ここに来てフランスからイタリア、更にアイルランドと…スペインのみならず、ドイツの主張に反感を抱くグループの勢力が増えています。ドイツでもメルケル首相が率いるキリスト教民主同盟は国内選挙では議席を失っています。EUが混乱しユーロが安くなればドイツの車などは、為替メリットが生まれ相対的に有利な立場になります。逆にマツダは苦戦を強いられますね。構造改革の為に増資を実行しましたが、その努力が無駄になる為替の変動です。日本株は3月からの下落ですが米国株は5月から下げ始めました。大統領選は11月ですから、その前の下げ局面なのでしょう。効果的な演出には、下げが必要でスタート地点は低いほど、変化率がありますから政策効果を打ち出せますね。その演出をする引き金が雇用統計や失業率なのでしょう。20万人以上が必要とされるなかで、事前予想の15万5000人を大きく下回る6万9000人は、完全に失速しているように映りますね。欧州危機が叫ばれ、新興国からも資金が引き上げられているのです。金利はどんどん低下し、誰が考えても株価は下げ方向に見えます。その結果、次のステージが用意されるのでしょう。
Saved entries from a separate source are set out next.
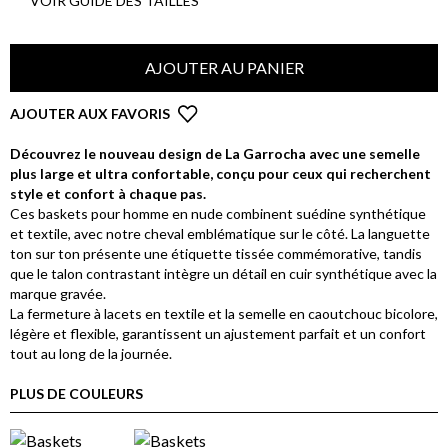
VOIR GUIDE DES TAILLES
AJOUTER AU PANIER
AJOUTER AUX FAVORIS
Découvrez le nouveau design de La Garrocha avec une semelle
plus large et ultra confortable, conçu pour ceux qui recherchent
style et confort à chaque pas.
Ces baskets pour homme en nude combinent suédine synthétique
et textile, avec notre cheval emblématique sur le côté. La languette
ton sur ton présente une étiquette tissée commémorative, tandis
que le talon contrastant intègre un détail en cuir synthétique avec la
marque gravée.
La fermeture à lacets en textile et la semelle en caoutchouc bicolore,
légère et flexible, garantissent un ajustement parfait et un confort
tout au long de la journée.
PLUS DE COULEURS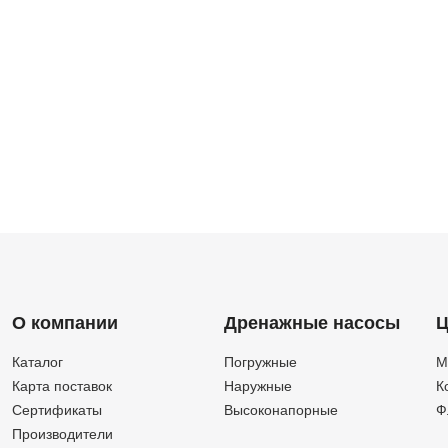
О компании
Дренажные насосы
Ц
Каталог
Погружные
М
Карта поставок
Наружные
К
Сертификаты
Высоконапорные
Ф
Производители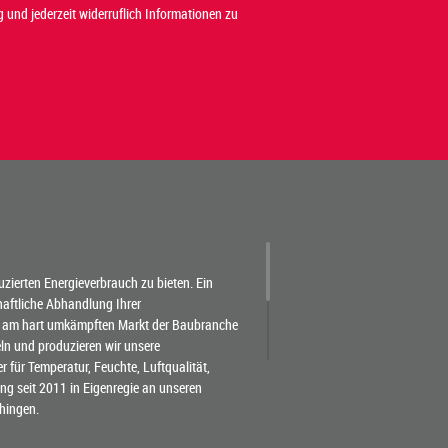
 und jederzeit widerruflich Informationen zu
duzierten Energieverbrauch zu bieten. Ein
chaftliche Abhandlung Ihrer
 am hart umkämpften Markt der Baubranche
eln und produzieren wir unsere
für Temperatur, Feuchte, Luftqualität,
g seit 2011 in Eigenregie an unseren
hingen.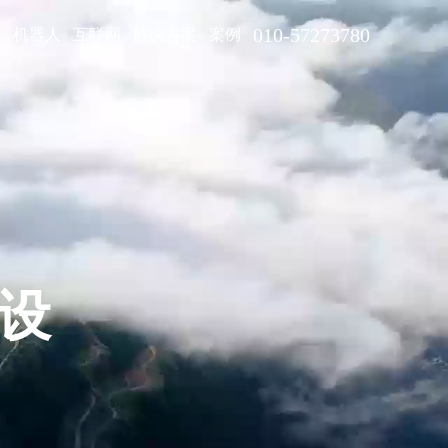
010-57273780
型
机器人
互联网
解决方案
案例
设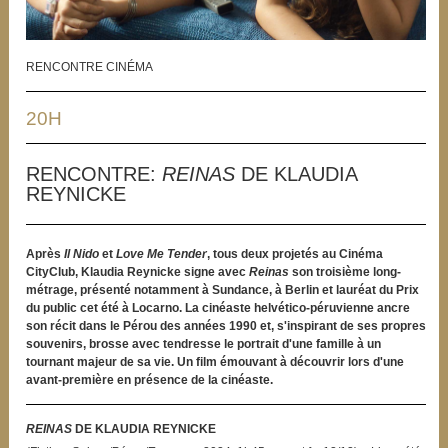
RENCONTRE CINÉMA
20H
RENCONTRE:
REINAS
DE KLAUDIA
REYNICKE
Après
Il Nido
et
Love Me Tender
, tous deux projetés au Cinéma
CityClub, Klaudia Reynicke signe avec
Reinas
son troisième long-
métrage,
présenté notamment à Sundance, à Berlin et lauréat du Prix
du public cet été à Locarno
. La cinéaste helvético-péruvienne ancre
son récit dans le Pérou des années 1990 et, s'inspirant de ses propres
souvenirs, brosse avec tendresse le portrait d'une famille à un
tournant majeur de sa vie. Un film émouvant à découvrir lors d'une
avant-première en présence de la cinéaste.
REINAS
DE KLAUDIA REYNICKE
市場原理って、悪くなれば対策が施され、必ず改善されるのですね。この景気の波、振れが大きくならないようにコントロールし、常に少しずつ改善され成長率を維持するのが目標なのですね。勿論、高い目標値(GDPの成長率)が、人々の生活改善に繋がり目標にされます。しかし先進国の成長を後押しする壁を崩すのは、従来型の物まねではなく、革新的な変革なのですね。つまり先進国が開発した技術の模倣により、安価な製品開発をして成長する時代は終わりを迎えます。アップルの富士康〈フォックスコン〉のような存在ですね。購買力平価での話ですが、新興国が先進国を抜くことは道理的におかしな現象で間もなく振り子の位置が変化します。だってティム・クックCEOは米国回帰を宣言していましたね。
時代が大きく変わる背景には新しい飛躍的な技術革新が存在します。蒸気機関の発明が鉄道開発に結びつき文明が発達しました。BRICsを代表する新興国の躍進は金融デリバティブの発展により加速した先進国の模倣なのです。日本が歩んだ道を中国などが真似をしたのです。資源価格が急騰したように新興国は購買力平価とは言うものの、先生である先進国を抜くと言うことは論理的におかしな話です。模倣では先進国を追い越す事は出来ない筈ですね。インターネットは米国の軍部からの応用ですが、情報化の進展は時代を大きく進めますね。スマフォのアプリは、様々なものが発明され無限の応用があります。私がグリーに惹かれるのは…世界を相手にビジネス展開が出来るのですね。スマフォを通じて無限の可能性があるのです。ゲームだけじゃないのです。
フェースブックは公開価格から下げていますが、やはりバブル的な時価総額が生まれた背景には、先進国の技術革新の匂いがプンプン漂うのですね。情報化は無限の収益を生むのです。私が携帯アプリに惹かれ、サイバードからインデックスに向かい失敗し、DENAだけが残りましたが、今もグリーに惹かれるのは先進国の成長の糧は情報の収益化ですね。日本人は非常に疎いですね。情報の価値観を計り知りません。例えば二つの道があります。右に行くか?左に行くか?大いに迷いますね。ところが衛星写真と言う情報があれば、正しい選択を導き出す確率は高まります。もの造りの世界では、人件費などが割高になった先進国は新興国との競争には勝てませんが、情報を駆使すれば時間を短縮できて、より効果的な選択ができるようになります。
まだ欧州危機は炎上していますが、雇用統計などで、市場経済の国、本家の米国の話に移ったと言うことは…間もなく火消し役のFRBなどが、登場する順番になりますね。もうすぐ、やって来るお正月です。別に心配する必要は、サラサラないのが市場原理ですね。